Rendered chart images:
**********
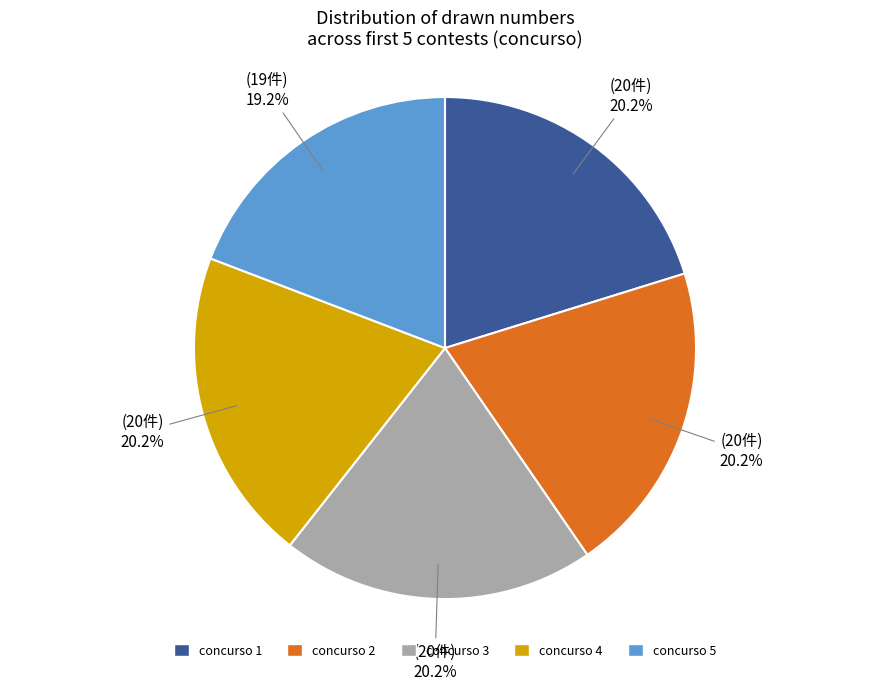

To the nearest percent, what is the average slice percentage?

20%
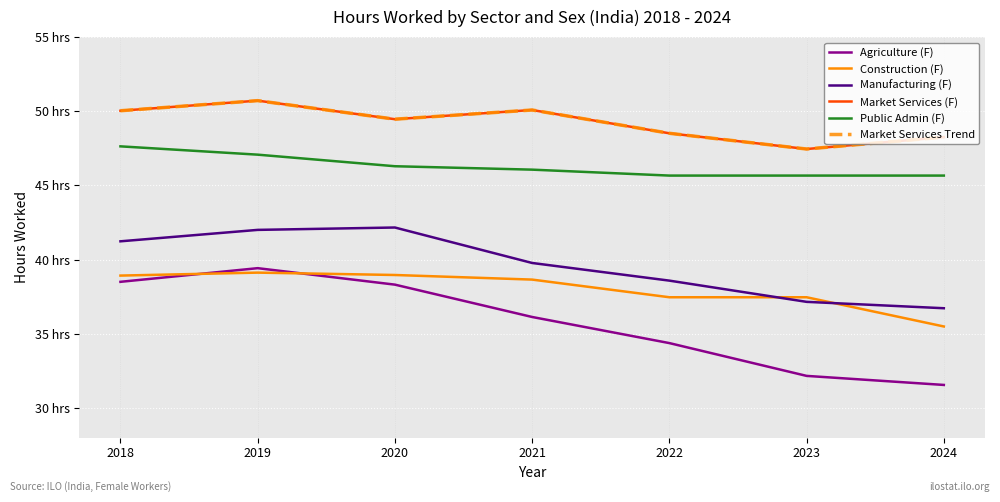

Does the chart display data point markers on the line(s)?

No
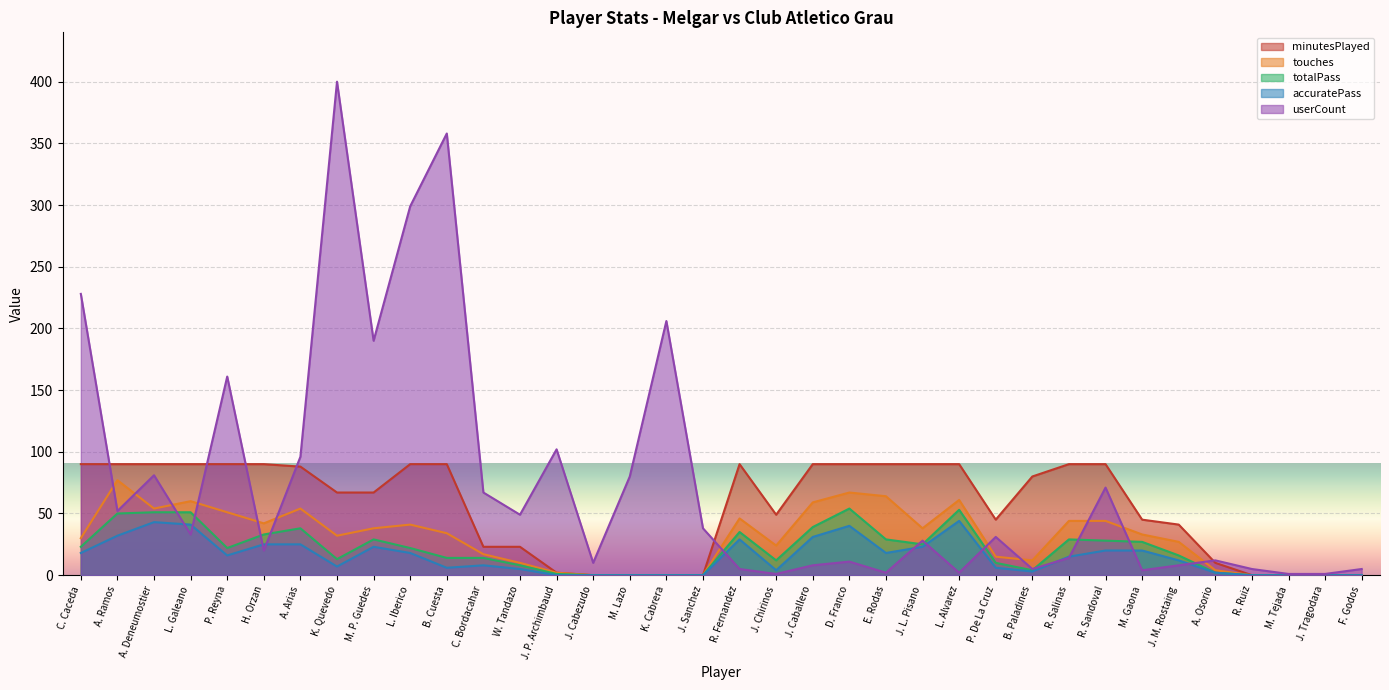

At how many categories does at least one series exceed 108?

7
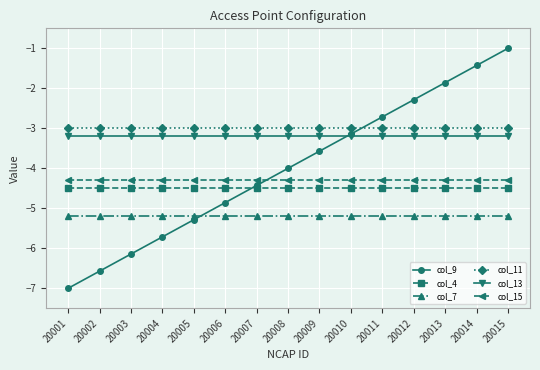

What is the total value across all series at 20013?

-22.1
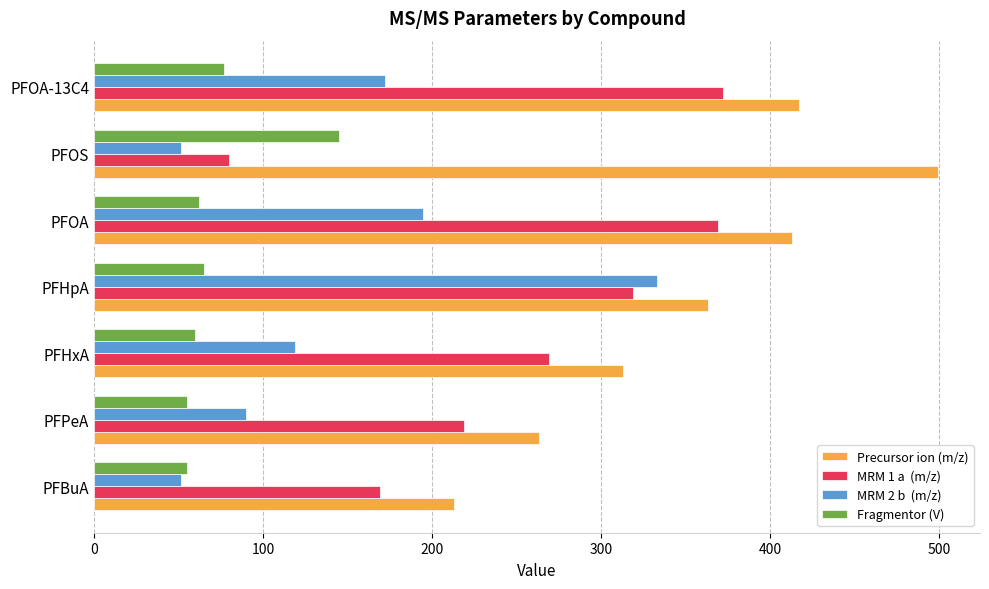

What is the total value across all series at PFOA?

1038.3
**********
▸ **Directions**
Lay out the lines of the items above as a numbered list, skipping blank lines. Leave the pictures out of your list.

▸ **Reply to the task**
1. To the nearest percent, what is the average slice percentage?
2. 20%
3. Does the chart display data point markers on the line(s)?
4. No
5. At how many categories does at least one series exceed 108?
6. 7
7. What is the total value across all series at 20013?
8. -22.1
9. What is the total value across all series at PFOA?
10. 1038.3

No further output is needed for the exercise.